**WORK TO BE COMPLETED**
Pick each line that has "layout" out of the records.
○ ○ ○
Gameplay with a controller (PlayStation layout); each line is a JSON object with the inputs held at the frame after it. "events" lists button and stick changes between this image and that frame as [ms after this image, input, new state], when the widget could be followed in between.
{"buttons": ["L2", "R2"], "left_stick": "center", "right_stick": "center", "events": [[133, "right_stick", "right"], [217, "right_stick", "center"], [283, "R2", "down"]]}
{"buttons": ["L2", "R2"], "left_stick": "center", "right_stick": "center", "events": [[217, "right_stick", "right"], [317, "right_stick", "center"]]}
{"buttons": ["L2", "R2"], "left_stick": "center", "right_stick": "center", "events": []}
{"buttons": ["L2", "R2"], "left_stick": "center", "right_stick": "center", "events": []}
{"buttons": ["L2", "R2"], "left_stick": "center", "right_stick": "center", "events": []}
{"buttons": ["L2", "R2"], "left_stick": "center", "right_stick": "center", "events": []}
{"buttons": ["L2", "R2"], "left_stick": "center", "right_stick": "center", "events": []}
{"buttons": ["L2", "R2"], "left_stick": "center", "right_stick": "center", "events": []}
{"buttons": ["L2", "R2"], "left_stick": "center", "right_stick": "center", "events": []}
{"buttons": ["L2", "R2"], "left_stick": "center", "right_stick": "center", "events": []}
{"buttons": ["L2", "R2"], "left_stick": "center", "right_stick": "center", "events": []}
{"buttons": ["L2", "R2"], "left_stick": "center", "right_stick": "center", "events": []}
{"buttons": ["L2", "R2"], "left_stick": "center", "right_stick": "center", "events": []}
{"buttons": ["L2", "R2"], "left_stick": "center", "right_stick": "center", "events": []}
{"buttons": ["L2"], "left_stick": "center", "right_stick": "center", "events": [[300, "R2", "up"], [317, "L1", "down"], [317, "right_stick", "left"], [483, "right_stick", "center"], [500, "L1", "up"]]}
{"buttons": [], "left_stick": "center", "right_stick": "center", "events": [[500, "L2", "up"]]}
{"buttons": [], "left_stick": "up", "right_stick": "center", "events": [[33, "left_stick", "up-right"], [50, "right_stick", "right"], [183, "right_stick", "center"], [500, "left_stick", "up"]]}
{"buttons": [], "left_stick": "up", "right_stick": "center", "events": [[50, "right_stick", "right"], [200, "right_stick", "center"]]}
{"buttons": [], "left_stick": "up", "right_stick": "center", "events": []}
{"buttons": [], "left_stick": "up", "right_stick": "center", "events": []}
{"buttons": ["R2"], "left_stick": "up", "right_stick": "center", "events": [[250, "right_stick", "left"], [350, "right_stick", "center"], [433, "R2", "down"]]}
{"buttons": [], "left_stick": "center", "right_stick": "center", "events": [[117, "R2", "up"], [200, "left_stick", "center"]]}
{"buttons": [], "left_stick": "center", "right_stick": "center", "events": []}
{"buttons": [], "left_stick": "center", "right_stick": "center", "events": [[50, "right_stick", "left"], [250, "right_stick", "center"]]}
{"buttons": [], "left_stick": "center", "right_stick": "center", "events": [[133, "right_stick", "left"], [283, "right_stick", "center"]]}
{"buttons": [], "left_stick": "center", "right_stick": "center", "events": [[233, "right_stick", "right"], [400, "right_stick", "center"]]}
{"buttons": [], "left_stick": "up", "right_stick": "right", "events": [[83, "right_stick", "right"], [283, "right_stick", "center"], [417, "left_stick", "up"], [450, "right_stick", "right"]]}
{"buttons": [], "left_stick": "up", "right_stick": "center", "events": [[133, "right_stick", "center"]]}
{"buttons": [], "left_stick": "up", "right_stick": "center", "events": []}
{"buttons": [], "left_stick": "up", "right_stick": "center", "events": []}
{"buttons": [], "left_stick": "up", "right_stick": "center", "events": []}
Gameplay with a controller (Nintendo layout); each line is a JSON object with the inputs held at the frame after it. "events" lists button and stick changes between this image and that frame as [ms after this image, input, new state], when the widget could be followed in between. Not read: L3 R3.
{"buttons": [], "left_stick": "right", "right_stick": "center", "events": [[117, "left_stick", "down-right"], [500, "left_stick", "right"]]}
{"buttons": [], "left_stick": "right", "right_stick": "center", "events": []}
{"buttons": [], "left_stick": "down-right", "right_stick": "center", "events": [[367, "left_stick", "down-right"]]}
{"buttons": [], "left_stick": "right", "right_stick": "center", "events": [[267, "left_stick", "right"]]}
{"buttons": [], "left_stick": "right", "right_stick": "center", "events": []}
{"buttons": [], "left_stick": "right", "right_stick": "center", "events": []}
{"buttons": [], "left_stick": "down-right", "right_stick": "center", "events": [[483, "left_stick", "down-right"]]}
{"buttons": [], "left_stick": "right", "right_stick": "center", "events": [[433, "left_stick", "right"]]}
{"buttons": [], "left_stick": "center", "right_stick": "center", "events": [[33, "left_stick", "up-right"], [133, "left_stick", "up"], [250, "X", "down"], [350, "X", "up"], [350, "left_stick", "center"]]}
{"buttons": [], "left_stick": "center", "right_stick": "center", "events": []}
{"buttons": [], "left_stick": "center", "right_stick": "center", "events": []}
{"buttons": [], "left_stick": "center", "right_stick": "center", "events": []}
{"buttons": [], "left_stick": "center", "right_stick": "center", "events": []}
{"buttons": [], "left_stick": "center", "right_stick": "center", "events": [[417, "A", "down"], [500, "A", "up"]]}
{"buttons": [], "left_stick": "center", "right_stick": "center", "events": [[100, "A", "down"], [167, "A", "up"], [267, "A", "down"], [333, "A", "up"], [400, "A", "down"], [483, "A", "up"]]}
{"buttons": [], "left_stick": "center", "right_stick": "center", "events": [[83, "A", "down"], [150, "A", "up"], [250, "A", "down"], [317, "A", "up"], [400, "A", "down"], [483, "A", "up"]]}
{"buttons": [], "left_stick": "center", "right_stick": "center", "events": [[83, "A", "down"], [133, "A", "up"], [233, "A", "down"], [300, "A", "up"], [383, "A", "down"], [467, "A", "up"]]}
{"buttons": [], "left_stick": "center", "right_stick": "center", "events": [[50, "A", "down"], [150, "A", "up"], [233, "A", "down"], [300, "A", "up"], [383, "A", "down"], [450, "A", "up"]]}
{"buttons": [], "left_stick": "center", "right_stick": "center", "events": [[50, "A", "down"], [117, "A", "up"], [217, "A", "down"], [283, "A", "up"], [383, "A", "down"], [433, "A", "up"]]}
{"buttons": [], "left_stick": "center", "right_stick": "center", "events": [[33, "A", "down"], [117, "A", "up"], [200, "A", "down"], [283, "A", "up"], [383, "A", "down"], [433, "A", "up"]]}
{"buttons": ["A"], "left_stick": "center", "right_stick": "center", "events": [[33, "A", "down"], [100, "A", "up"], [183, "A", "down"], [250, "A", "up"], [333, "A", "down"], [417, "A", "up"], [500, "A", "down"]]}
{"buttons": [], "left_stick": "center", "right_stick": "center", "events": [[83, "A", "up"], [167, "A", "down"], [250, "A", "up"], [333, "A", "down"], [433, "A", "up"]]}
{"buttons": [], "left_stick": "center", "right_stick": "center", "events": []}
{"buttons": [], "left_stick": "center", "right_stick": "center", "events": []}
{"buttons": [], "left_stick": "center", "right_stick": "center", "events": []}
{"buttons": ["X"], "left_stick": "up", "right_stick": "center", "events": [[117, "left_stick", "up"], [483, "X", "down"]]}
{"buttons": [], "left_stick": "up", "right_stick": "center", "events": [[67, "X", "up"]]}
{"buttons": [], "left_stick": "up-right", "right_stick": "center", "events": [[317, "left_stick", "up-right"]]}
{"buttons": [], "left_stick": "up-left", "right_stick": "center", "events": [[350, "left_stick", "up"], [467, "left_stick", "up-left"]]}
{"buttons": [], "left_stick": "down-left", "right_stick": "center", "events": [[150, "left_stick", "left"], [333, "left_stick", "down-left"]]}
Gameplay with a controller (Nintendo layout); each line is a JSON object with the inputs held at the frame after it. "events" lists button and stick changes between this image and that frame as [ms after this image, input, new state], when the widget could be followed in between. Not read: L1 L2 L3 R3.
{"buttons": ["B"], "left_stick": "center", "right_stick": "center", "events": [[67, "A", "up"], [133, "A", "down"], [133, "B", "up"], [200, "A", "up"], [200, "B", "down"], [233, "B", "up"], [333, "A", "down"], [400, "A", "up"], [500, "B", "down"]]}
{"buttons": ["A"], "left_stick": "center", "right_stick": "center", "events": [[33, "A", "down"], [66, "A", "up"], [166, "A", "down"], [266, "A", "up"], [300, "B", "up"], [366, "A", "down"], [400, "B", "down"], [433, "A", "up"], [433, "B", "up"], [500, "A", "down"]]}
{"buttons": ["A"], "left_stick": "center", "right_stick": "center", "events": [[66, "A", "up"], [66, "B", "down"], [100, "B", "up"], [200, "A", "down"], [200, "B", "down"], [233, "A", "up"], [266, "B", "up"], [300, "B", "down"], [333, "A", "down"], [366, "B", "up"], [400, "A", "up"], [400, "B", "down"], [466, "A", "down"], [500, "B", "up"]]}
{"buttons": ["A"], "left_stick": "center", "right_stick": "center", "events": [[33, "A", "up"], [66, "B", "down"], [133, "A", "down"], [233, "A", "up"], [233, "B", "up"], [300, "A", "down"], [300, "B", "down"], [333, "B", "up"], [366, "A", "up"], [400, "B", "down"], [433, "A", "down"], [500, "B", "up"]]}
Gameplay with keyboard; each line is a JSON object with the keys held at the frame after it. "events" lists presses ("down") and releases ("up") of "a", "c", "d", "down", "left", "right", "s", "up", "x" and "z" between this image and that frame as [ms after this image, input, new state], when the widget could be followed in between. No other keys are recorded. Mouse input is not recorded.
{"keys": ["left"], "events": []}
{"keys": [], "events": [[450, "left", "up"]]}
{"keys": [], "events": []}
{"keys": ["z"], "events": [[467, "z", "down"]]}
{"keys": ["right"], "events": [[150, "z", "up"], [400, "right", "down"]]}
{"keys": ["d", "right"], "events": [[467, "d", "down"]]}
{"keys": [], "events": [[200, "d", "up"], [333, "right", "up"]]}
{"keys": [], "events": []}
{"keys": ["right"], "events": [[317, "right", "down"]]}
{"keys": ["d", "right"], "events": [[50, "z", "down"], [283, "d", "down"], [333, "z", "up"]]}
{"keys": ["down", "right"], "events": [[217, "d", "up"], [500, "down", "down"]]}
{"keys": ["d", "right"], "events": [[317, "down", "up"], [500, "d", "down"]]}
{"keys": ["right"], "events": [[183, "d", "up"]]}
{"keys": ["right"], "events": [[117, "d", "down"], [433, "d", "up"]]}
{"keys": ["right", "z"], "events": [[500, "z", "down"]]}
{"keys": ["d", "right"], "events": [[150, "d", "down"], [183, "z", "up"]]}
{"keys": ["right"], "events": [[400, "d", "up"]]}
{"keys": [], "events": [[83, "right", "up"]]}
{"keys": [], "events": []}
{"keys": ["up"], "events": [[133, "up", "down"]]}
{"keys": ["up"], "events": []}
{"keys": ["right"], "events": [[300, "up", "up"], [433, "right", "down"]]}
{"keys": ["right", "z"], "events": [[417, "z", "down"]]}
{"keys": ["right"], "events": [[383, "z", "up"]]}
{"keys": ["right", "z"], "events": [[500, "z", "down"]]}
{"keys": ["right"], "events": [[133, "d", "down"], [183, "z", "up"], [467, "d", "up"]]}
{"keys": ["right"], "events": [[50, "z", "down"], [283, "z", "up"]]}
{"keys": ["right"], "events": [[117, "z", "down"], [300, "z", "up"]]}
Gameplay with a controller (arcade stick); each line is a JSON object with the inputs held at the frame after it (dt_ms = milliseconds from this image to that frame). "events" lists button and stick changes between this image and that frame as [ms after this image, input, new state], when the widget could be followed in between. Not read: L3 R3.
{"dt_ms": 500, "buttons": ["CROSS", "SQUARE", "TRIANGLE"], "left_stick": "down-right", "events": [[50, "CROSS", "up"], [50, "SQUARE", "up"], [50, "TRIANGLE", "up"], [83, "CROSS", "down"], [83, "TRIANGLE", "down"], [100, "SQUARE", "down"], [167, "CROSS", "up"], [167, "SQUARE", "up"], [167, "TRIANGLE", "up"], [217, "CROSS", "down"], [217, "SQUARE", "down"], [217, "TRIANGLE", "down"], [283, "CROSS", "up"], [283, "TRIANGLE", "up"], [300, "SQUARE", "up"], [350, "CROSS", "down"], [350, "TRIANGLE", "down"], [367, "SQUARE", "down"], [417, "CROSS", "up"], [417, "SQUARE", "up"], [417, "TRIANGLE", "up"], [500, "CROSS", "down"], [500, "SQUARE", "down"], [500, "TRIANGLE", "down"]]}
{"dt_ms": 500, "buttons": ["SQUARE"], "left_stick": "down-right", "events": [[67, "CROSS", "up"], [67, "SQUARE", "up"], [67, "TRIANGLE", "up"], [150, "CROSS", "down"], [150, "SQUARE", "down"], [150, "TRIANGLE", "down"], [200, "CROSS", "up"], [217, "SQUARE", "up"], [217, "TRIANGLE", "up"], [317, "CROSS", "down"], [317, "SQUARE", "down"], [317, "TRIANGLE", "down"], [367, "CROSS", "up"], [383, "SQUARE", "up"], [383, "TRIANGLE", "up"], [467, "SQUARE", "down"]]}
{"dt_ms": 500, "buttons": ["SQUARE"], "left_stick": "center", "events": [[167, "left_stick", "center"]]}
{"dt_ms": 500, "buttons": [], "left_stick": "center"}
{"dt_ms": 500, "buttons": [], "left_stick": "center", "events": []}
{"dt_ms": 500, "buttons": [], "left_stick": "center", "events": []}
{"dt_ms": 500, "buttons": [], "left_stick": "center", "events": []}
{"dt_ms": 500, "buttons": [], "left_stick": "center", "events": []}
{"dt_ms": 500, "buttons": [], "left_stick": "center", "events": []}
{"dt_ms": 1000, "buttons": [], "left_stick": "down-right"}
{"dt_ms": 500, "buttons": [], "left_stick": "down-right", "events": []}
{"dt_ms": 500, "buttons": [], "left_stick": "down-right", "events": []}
○ ○ ○
**FINISHED EXERCISE**
Gameplay with a controller (PlayStation layout); each line is a JSON object with the inputs held at the frame after it. "events" lists button and stick changes between this image and that frame as [ms after this image, input, new state], when the widget could be followed in between.
Gameplay with a controller (Nintendo layout); each line is a JSON object with the inputs held at the frame after it. "events" lists button and stick changes between this image and that frame as [ms after this image, input, new state], when the widget could be followed in between. Not read: L3 R3.
Gameplay with a controller (Nintendo layout); each line is a JSON object with the inputs held at the frame after it. "events" lists button and stick changes between this image and that frame as [ms after this image, input, new state], when the widget could be followed in between. Not read: L1 L2 L3 R3.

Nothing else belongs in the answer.